Text for analysis:
◇ ◇ ◇
28 U.S.C. § 2254 requires that a habeas petitioner be “in custody under the conviction or sentence under attack at the time” the petition is filed in the federal court. Maleng v. Cook, 490 U.S. 488, 490-91 (1989) (cleaned up). A habeas petitioner is no longer “in custody” once the imposed sentence is served. Id. at 492. Nor is a habeas petitioner “in custody” when serving a sentence that does not stem directly from the conviction subject to habeas review. See Steverson v. Summers, 258 F.3d 520, 523 (6th Cir. 2001); Lackawanna County District Attorney v. Coss, 532 U.S. 394, 401 (2001) (“Coss is no longer serving the sentences imposed pursuant to his 1986 convictions, and therefore cannot bring a federal habeas petition directed solely at those convictions.”); Steinberg v. Police Ct. of Albany, N. Y., 610 F.2d 449, 453-54 (6th Cir. 1979) (petitioner not “in custody” and not entitled to habeas relief because “[h]is present confinement is the result of his parole violation, not his state conviction”); Evans v. Birkett, No. 10-14787-BC, 2012 U.S. Dist. LEXIS 3092, at *5-6 (E.D. Mich. Jan. 11, 2012) (holding that the defendant was not “in custody” because he challenged a conviction for which he already “served . . . and unsuccessfully attacked . . . on state collateral review.”).
◇ ◇ ◇
Data supplied:
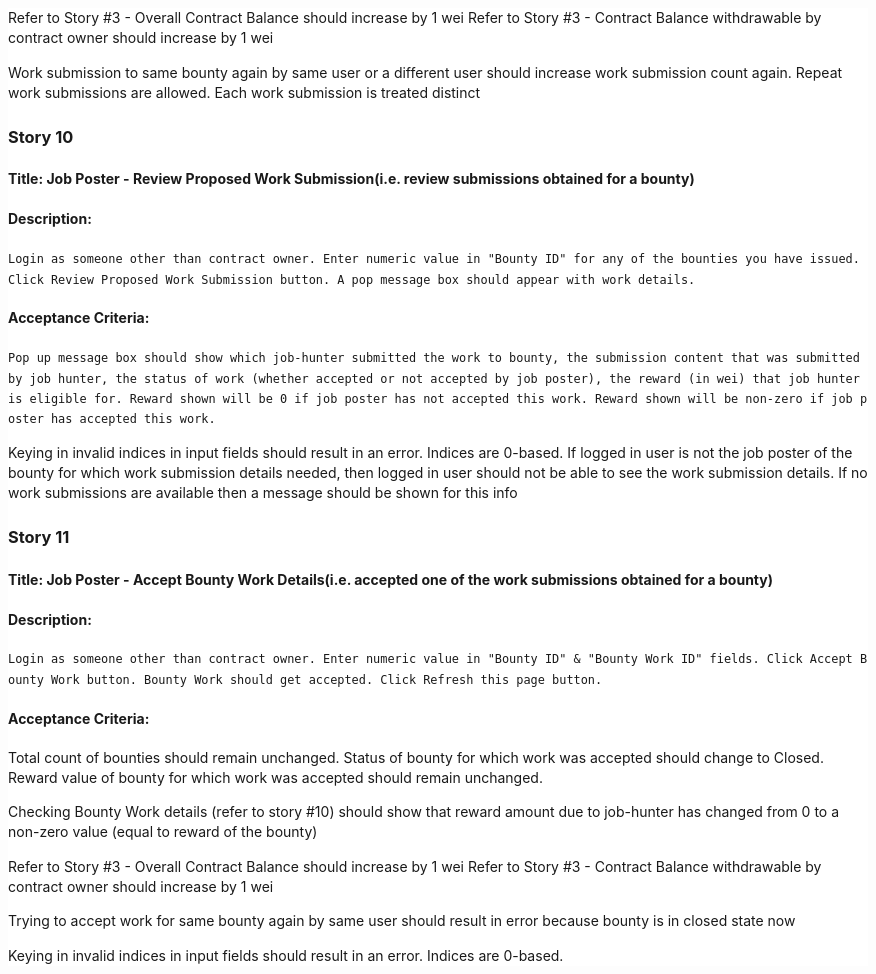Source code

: Refer to Story #3 - Overall Contract Balance should increase by 1 wei
Refer to Story #3 - Contract Balance withdrawable by contract owner should increase by 1 wei
     
Work submission to same bounty again by same user or a different user should increase work submission count again. Repeat work submissions are allowed. Each work submission is treated distinct
	

### Story 10

#### Title: Job Poster - Review Proposed Work Submission(i.e. review submissions obtained for a bounty)

#### Description: 
	Login as someone other than contract owner. Enter numeric value in "Bounty ID" for any of the bounties you have issued. Click Review Proposed Work Submission button. A pop message box should appear with work details.

#### Acceptance Criteria: 
	Pop up message box should show which job-hunter submitted the work to bounty, the submission content that was submitted by job hunter, the status of work (whether accepted or not accepted by job poster), the reward (in wei) that job hunter is eligible for. Reward shown will be 0 if job poster has not accepted this work. Reward shown will be non-zero if job poster has accepted this work. 
	
Keying in invalid indices in input fields should result in an error. Indices are 0-based. If logged in user is not the job  poster of the bounty for which work submission details needed, then logged  in user should not be able to see the work submission details. If no work submissions are available then a message should be shown for this info

### Story 11

#### Title: Job  Poster - Accept Bounty Work Details(i.e. accepted one of the work submissions obtained for a bounty)

#### Description: 
	Login as someone other than contract owner. Enter numeric value in "Bounty ID" & "Bounty Work ID" fields. Click Accept Bounty Work button. Bounty Work should get accepted. Click Refresh this page button.

#### Acceptance Criteria: 
	
Total count of bounties should remain unchanged.
Status of bounty for which work was accepted should change to Closed. Reward value of bounty for which work was accepted should remain unchanged.

Checking Bounty Work  details (refer to story #10) should show that reward amount due to job-hunter has changed from 0 to a non-zero value (equal to reward of the bounty) 

Refer to Story #3 - Overall Contract Balance should increase by 1 wei
Refer to Story #3 - Contract Balance withdrawable by contract owner should increase by 1 wei
     
Trying to accept work for same bounty again by same user should result in error because bounty is in closed state now

Keying in invalid indices in input fields should result in an error. Indices are 0-based.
◇ ◇ ◇
Directive 1:
According to the passage on the habeas custody requirement, what caused the petitioner's present confinement in Steinberg v. Police Ct. of Albany?
Directive 2:
Decide whether each statement agrees with the passage on the habeas custody requirement, answering yes or no and quoting the deciding words. (a) A habeas petitioner stops being in custody once the imposed sentence is served. (b) Evans v. Birkett was decided by the Sixth Circuit. (c) The sentences Coss was no longer serving were imposed for convictions from 1986.
Directive 3:
Carry on the passage on the habeas custody requirement, picking up after its final citation.

Exercise output 1:
His parole violation, not his state conviction.

Exercise output 2:
(a) Yes: "A habeas petitioner is no longer “in custody” once the imposed sentence is served."
(b) No: "(E.D. Mich. Jan. 11, 2012)"
(c) Yes: "the sentences imposed pursuant to his 1986 convictions"

Exercise output 3:
Because the “in custody” requirement is jurisdictional, a federal court may not entertain habeas relief when the petitioner is no longer “in custody.” See Hautzenroeder v. Dewine, 887 F.3d 737, 740 (6th Cir. 2018). Here, Brinson's sentence stemming from his 2023 assault and battery convictions expired before the instant petition was filed. So he is not currently “in custody” on account of these convictions. And the mere fact that the 2023 convictions were the basis for revoking Petitioner's parole on his 2017 unarmed robbery conviction does not mean that Petitioner was in actual or constructive custody on his 2023 convictions. See Steinberg, 60 F.2d at 453-54. Therefore, the Court lacks subject matter jurisdiction to entertain a habeas challenge to his 2023 convictions.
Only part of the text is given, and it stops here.